The Consumer Price Index (CPI) rose 0.4% in August on a headline basis, a tick higher than consensus expectations of 0.3%. If food and energy are stripped out, prices rose 0.1%, in line with expectations.
On a headline basis this follows an unchanged reading in July and a 0.7% increase in June. On a core basis it follows increases of 0.1% and 0.2% in July and June, respectively.
The rise in the headline number was almost entirely a function of a 9.1% increase in gasoline prices. Food prices rose in line with the rest of the consumer shopping basket, up 0.1%. On a year-over-year basis it is a different picture, with core prices up 1.5%, while on a headline basis the CPI is down 1.4%. Once again, the key difference is energy prices.
Given that the collapse in energy prices happened last fall, the differential in year-over-year prices between core and headline will soon reverse. Over the last year, overall energy prices are down 23.0%, with the biggest declines being in heating oil (-39.9%), residential Natural Gas (-32.7%) and Gasoline (-30.0%). The reason the overall energy index is down only 23.0% is that electricity has only fallen by 10.6%.
However, to take gasoline as an example, most of those declines are about to be lapped. In the three months ending in November 2008, gasoline prices fell at a seasonally adjusted annual rate of 85.4%, and then fell a further 26.6% (annualized) in the following three months. Thus, assuming no change in gasoline prices from current levels, year-over-year headline inflation is poised to shoot higher on a year-over-year basis.
This will seriously undercut the idea that T-note yields are adequate. Right now the argument could be made that on a real yield basis, you are getting more like 5% on a 10-year note rather than 3.5%, because inflation is negative 1.5%. Going forward, that is unlikely to be the case. I really doubt that over the next ten years we will average deflation of 1.5% per year, so T-notes look pretty expensive to me, particularly at the long end.
Turning to other items, the prices of medical commodities rose 0.5% for the month and are up 3.7% year over year, while the cost of medical services rose 0.2% for the month and are up 3.2% year over year.

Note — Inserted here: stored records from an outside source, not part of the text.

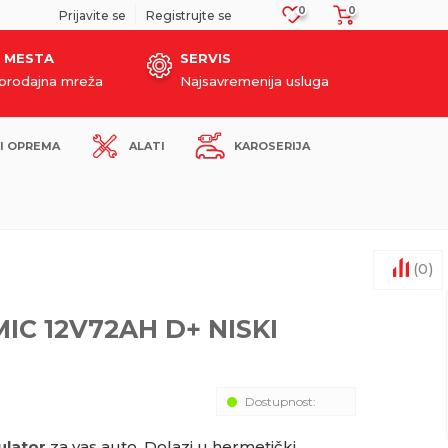
0
0
SIGURNO PLAĆANJE PLATNIM KARTICAMA!
Prijavite se
Registrujte se
 MESTA
SERVIS
oprodajna mreža
Najsavremenija usluga
I OPREMA
ALATI
KAROSERIJA
(
0
)
C 12V72AH D+ NISKI
Dostupnost:
lator
za vas auto. Dolazi u hermetički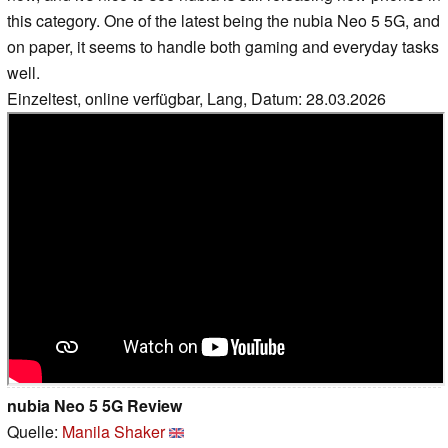
this category. One of the latest being the nubia Neo 5 5G, and
on paper, it seems to handle both gaming and everyday tasks
well.
Einzeltest, online verfügbar, Lang, Datum: 28.03.2026
nubia Neo 5 5G Review
Quelle:
Manila Shaker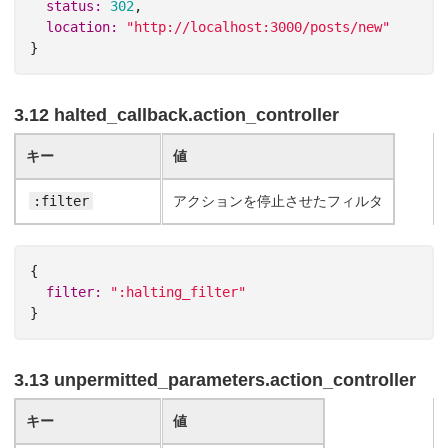
status: 
302
,
location: 
"http://localhost:3000/posts/new"
}
3.12 halted_callback.action_controller
キー
値
:filter
アクションを停止させたフィルタ
{
filter: 
":halting_filter"
}
3.13 unpermitted_parameters.action_controller
キー
値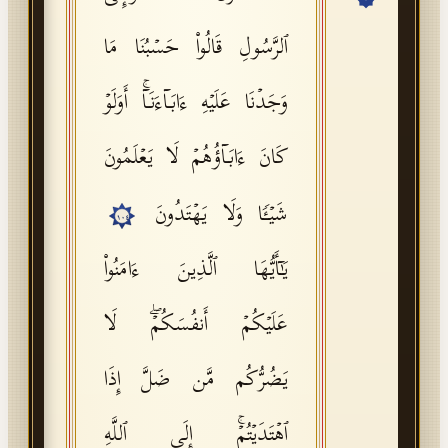
API Documentation
ٱلرَّسُولِ قَالُوا۟ حَسۡبُنَا مَا
Tajweed Guide
وَجَدۡنَا عَلَیۡهِ ءَابَاۤءَنَاۤۚ أَوَلَوۡ
Font Edition Tester
CDN
كَانَ ءَابَاۤؤُهُمۡ لَا یَعۡلَمُونَ
شَیۡـࣰٔا وَلَا یَهۡتَدُونَ
١٠٤
Sign in
یَـٰۤأَیُّهَا ٱلَّذِینَ ءَامَنُوا۟
عَلَیۡكُمۡ أَنفُسَكُمۡۖ لَا
یَضُرُّكُم مَّن ضَلَّ إِذَا
ٱهۡتَدَیۡتُمۡۚ إِلَى ٱللَّهِ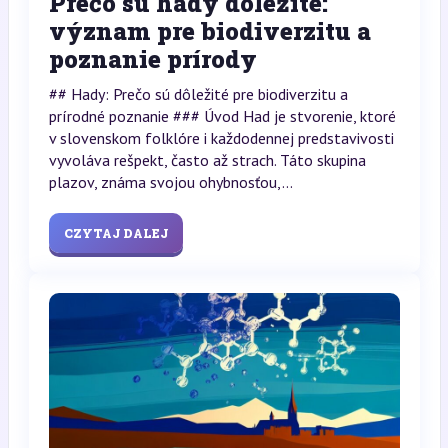
Prečo sú hady dôležité:
význam pre biodiverzitu a
poznanie prírody
## Hady: Prečo sú dôležité pre biodiverzitu a
prírodné poznanie ### Úvod Had je stvorenie, ktoré
v slovenskom folklóre i každodennej predstavivosti
vyvoláva rešpekt, často až strach. Táto skupina
plazov, známa svojou ohybnosťou,...
CZYTAJ DALEJ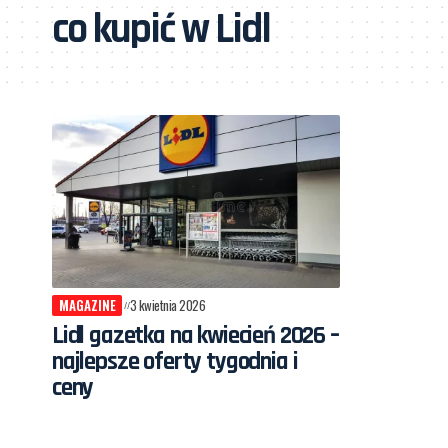
co kupić w Lidl
MAGAZINE
3 kwietnia 2026
Lidl gazetka na kwiecień 2026 –
najlepsze oferty tygodnia i
ceny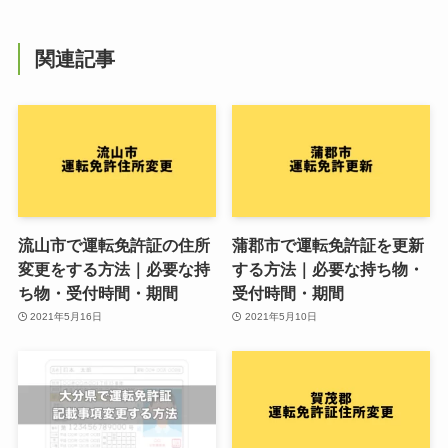
関連記事
流山市で運転免許証の住所
蒲郡市で運転免許証を更新
変更をする方法｜必要な持
する方法｜必要な持ち物・
ち物・受付時間・期間
受付時間・期間
2021年5月16日
2021年5月10日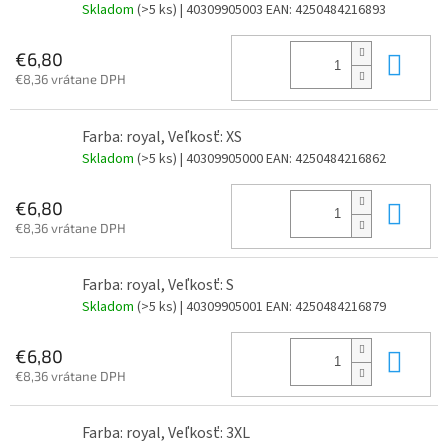
Skladom
(>5 ks)
| 40309905003
EAN:
4250484216893
Do 
€6,80
€8,36 vrátane DPH
Farba: royal, Veľkosť: XS
Skladom
(>5 ks)
| 40309905000
EAN:
4250484216862
Do 
€6,80
€8,36 vrátane DPH
Farba: royal, Veľkosť: S
Skladom
(>5 ks)
| 40309905001
EAN:
4250484216879
Do 
€6,80
€8,36 vrátane DPH
Farba: royal, Veľkosť: 3XL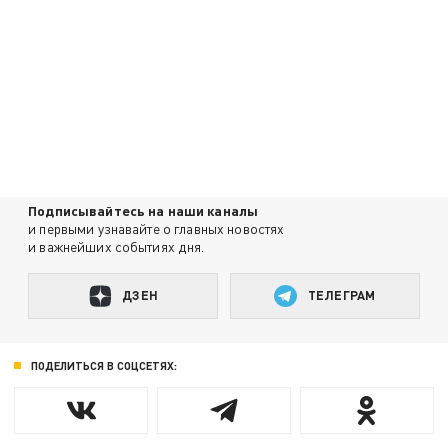
Подписывайтесь на наши каналы
и первыми узнавайте о главных новостях
и важнейших событиях дня.
ДЗЕН
ТЕЛЕГРАМ
ПОДЕЛИТЬСЯ В СОЦСЕТЯХ: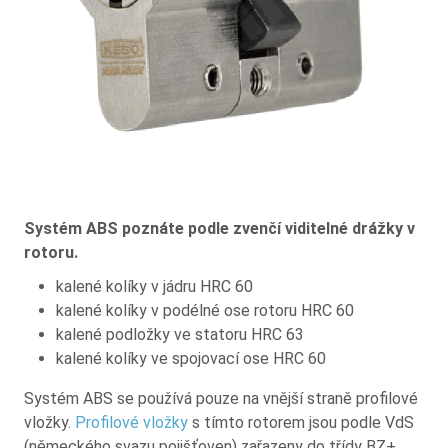
Systém ABS poznáte podle zvenčí viditelné drážky v
rotoru.
kalené kolíky v jádru HRC 60
kalené kolíky v podélné ose rotoru HRC 60
kalené podložky ve statoru HRC 63
kalené kolíky ve spojovací ose HRC 60
Systém ABS se používá pouze na vnější straně profilové
vložky.
Profilové vložky
s tímto rotorem jsou podle VdS
(německého svazu pojišťoven) zařazeny do třídy BZ+.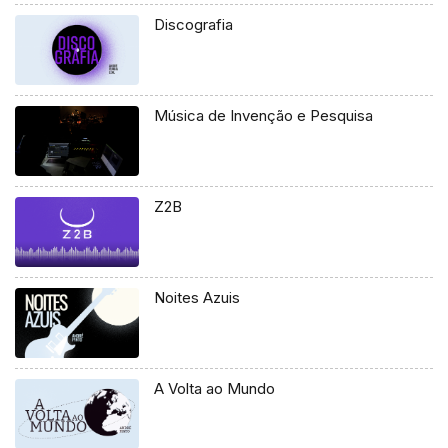
Discografia
Música de Invenção e Pesquisa
Z2B
Noites Azuis
A Volta ao Mundo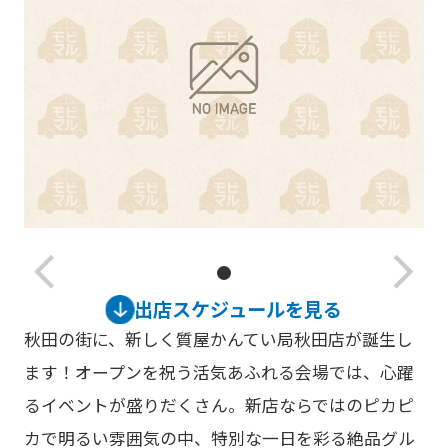
arrow_back_ios_new
arrow_forward_ios
出店スケジュールを見る
秋田の街に、新しく質屋かんてい局秋田店が誕生し
ます！オープンを祝う活気あふれる会場では、心躍
るイベントが盛りだくさん。新店ならではのピカピ
カで明るい雰囲気の中、特別な一日を彩る絶品グル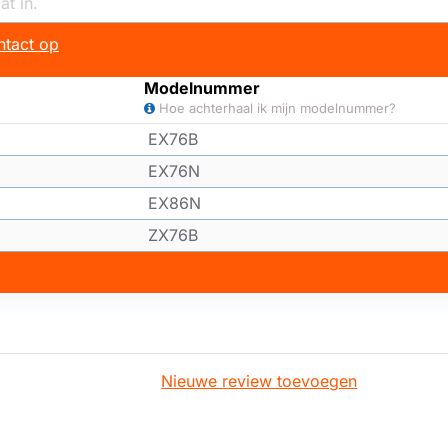
tact op
Modelnummer
Hoe achterhaal ik mijn modelnummer?
EX76B
EX76N
EX86N
ZX76B
Nieuwe review toevoegen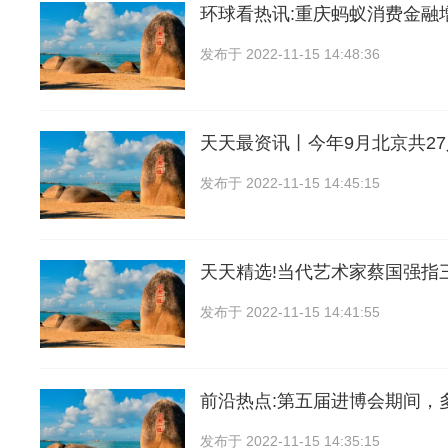
环球看热讯:重庆蚂蚁消费金融增
发布于
2022-11-15 14:48:36
天天最资讯丨今年9月北京共2
发布于
2022-11-15 14:45:15
天天精选!当代艺术家蔡国强指
发布于
2022-11-15 14:41:55
前沿热点:第五届进博会期间，
发布于
2022-11-15 14:35:15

It seems like regardless of the economic climate, medical costs are always going up by more than overall inflation.
With the drop in home prices over the last year (heck, the last 3 years) one might expect that the cost of housing might be coming down, but “not true,” say the government stats. That is because in the CPI, the price of a house is completely irrelevant to housing prices. Rather they assume that you rent your house to yourself, and so it is based on a survey of people asking them what they thought it would cost to rent an equivalent house in their own neighborhood.
This owners equivalent rent (OER) rose 0.1% for the month and is up 1.7% year over year. OER is by far the single biggest item in the CPI, at 21.4%. If you add in the regular rent that people pay to their landlords, it adds another 8.3% of the index.

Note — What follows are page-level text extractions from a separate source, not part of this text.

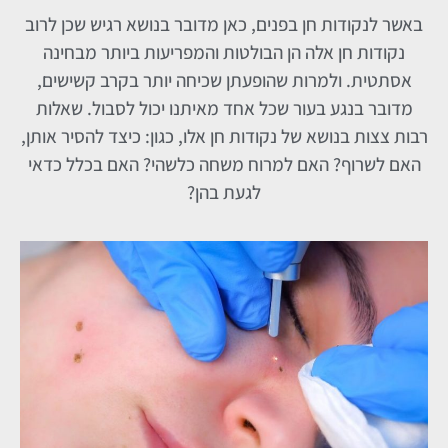
באשר לנקודות חן בפנים, כאן מדובר בנושא רגיש שכן לרוב
נקודות חן אלה הן הבולטות והמפריעות ביותר מבחינה
אסתטית. ולמרות שהופעתן שכיחה יותר בקרב קשישים,
מדובר בנגע בעור שכל אחד מאיתנו יכול לסבול. שאלות
רבות צצות בנושא של נקודות חן אלו, כגון: כיצד להסיר אותן,
האם לשרוף? האם למרוח משחה כלשהי? האם בכלל כדאי
לגעת בהן?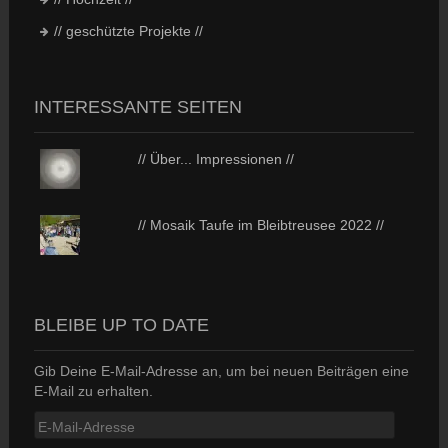
// geschützte Projekte //
INTERESSANTE SEITEN
// Über... Impressionen //
// Mosaik Taufe im Bleibtreusee 2022 //
BLEIBE UP TO DATE
Gib Deine E-Mail-Adresse an, um bei neuen Beiträgen eine
E-Mail zu erhalten.
E-
Mail-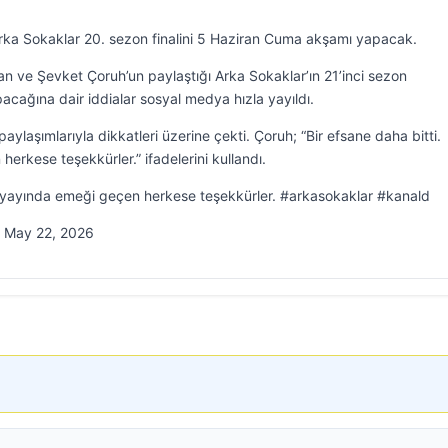
 Arka Sokaklar 20. sezon finalini 5 Haziran Cuma akşamı yapacak.
an ve Şevket Çoruh’un paylaştığı Arka Sokaklar’ın 21’inci sezon
pacağına dair iddialar sosyal medya hızla yayıldı.
ylaşımlarıyla dikkatleri üzerine çekti. Çoruh; “Bir efsane daha bitti.
rkese teşekkürler.” ifadelerini kullandı.
e yayında emeği geçen herkese teşekkürler. #arkasokaklar #kanald
 May 22, 2026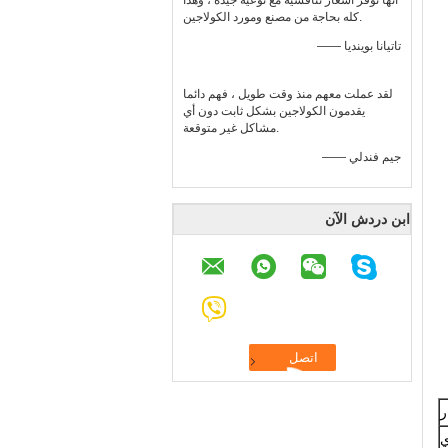
أنها توفر أسعار تنافسية مع نوعية جيدة ، وهذا
كله بحاجة من مصنع ومورد الكولاجين.
—— تاتيانا بوينديا
لقد عملت معهم منذ وقت طويل ، فهم دائما
يقدمون الكولاجين بشكل ثابت دون أي
مشاكل غير متوقعة.
—— جيم فندلي
ابن دردش الآن
ر
ي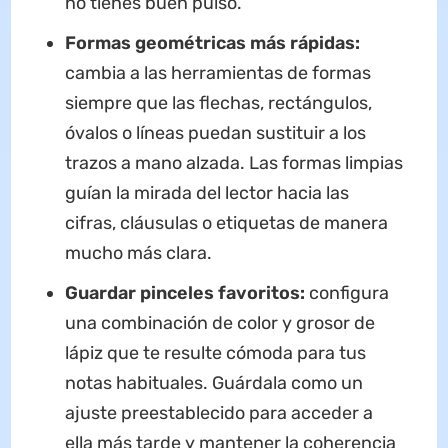
no tienes buen pulso.
Formas geométricas más rápidas:
cambia a las herramientas de formas
siempre que las flechas, rectángulos,
óvalos o líneas puedan sustituir a los
trazos a mano alzada. Las formas limpias
guían la mirada del lector hacia las
cifras, cláusulas o etiquetas de manera
mucho más clara.
Guardar pinceles favoritos:
configura
una combinación de color y grosor de
lápiz que te resulte cómoda para tus
notas habituales. Guárdala como un
ajuste preestablecido para acceder a
ella más tarde y mantener la coherencia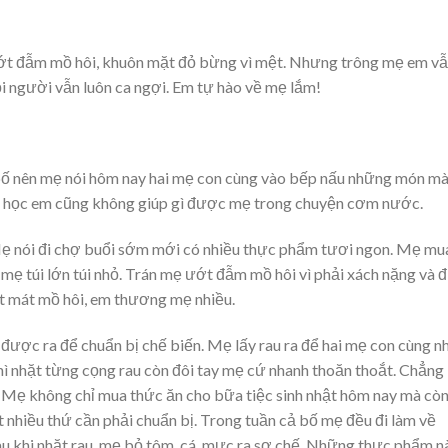
ướt đẫm mồ hôi, khuôn mặt đỏ bừng vì mệt. Nhưng trông mẹ em v
i người vẫn luôn ca ngợi. Em tự hào về mẹ lắm!
 bố nên mẹ nói hôm nay hai mẹ con cùng vào bếp nấu những món m
ận học em cũng không giúp gì được mẹ trong chuyện cơm nước.
ẹ nói đi chợ buổi sớm mới có nhiều thực phẩm tươi ngon. Mẹ mu
y mẹ túi lớn túi nhỏ. Trán mẹ ướt đẫm mồ hôi vì phải xách nặng và đ
 mát mồ hôi, em thương mẹ nhiều.
ược ra để chuẩn bị chế biến. Mẹ lấy rau ra để hai mẹ con cùng nh
hì nhặt từng cọng rau còn đôi tay mẹ cứ nhanh thoăn thoắt. Chẳng
Mẹ không chỉ mua thức ăn cho bữa tiệc sinh nhật hôm nay mà cò
t nhiều thứ cần phải chuẩn bị. Trong tuần cả bố mẹ đều đi làm về
au khi nhặt rau, mẹ bỏ tôm, cá, mực ra sơ chế. Những thực phẩm n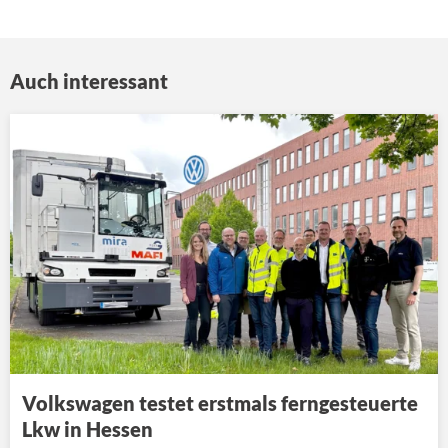
Auch interessant
Volkswagen testet erstmals ferngesteuerte
Lkw in Hessen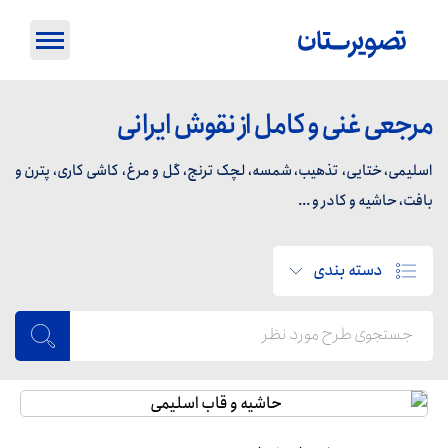
مرجعی غنی و کامل از نقوش ایرانی
اسلیمی، ختایی، تذهیب، شمسه، لچک ترنج، گل و مرغ، کاشی کاری، پترن و
بافت، حاشیه و کادر و ...
دسته بندی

Since OER and regular rent are neither food nor energy, they make up an even bigger part of core inflation, about 28.5% for OER and 11.1% for regular rent, or almost 40% overall. Given the commentary from REITs that specialize in apartments — such as Equity Residential (EQR) and Apartment Investors (AIV) — about getting lower effective rents, I suspect that both the OER and regular rent components of CPI are too high.
In other words, going forward, I would expect higher headline inflation numbers, and lower core inflation numbers. We started to see that this month on a monthly basis, but the year-over-year figures are still being dominated by the events of last fall.
If one breaks down the year-over-year decline in headline inflation of 1.4% into the six months ending in February (-5.0%) and the last six months (+2.3%), this becomes very clear. Core inflation has also picked up a bit when broken down that way, rising at a 1.1% annualized rate in then first six months, and at 1.9% over the last six months.
But the swing is much less dramatic ( and the OER caveat still applies). The big difference is energy commodities, which fell at a 66.3% annualized rate through 2/09, and rose at a 42.2% annualized rate over the last six months.
I think that energy prices are likely to continue to head higher as the world economy recovers. A weak dollar will also pressure oil prices higher. However, it will be a long time before enough slack is taken out of the economy (we will see about capacity utilization and industrial production later today, and 9.7% unemployment is certainly a lot of slack) for wages to rise.
The net effect of the higher headline inflation will be a decline in the real standard of living. We will not get a wage-price spiral like we had in the 1970’s, simply because there is no way for the wage side to get any traction.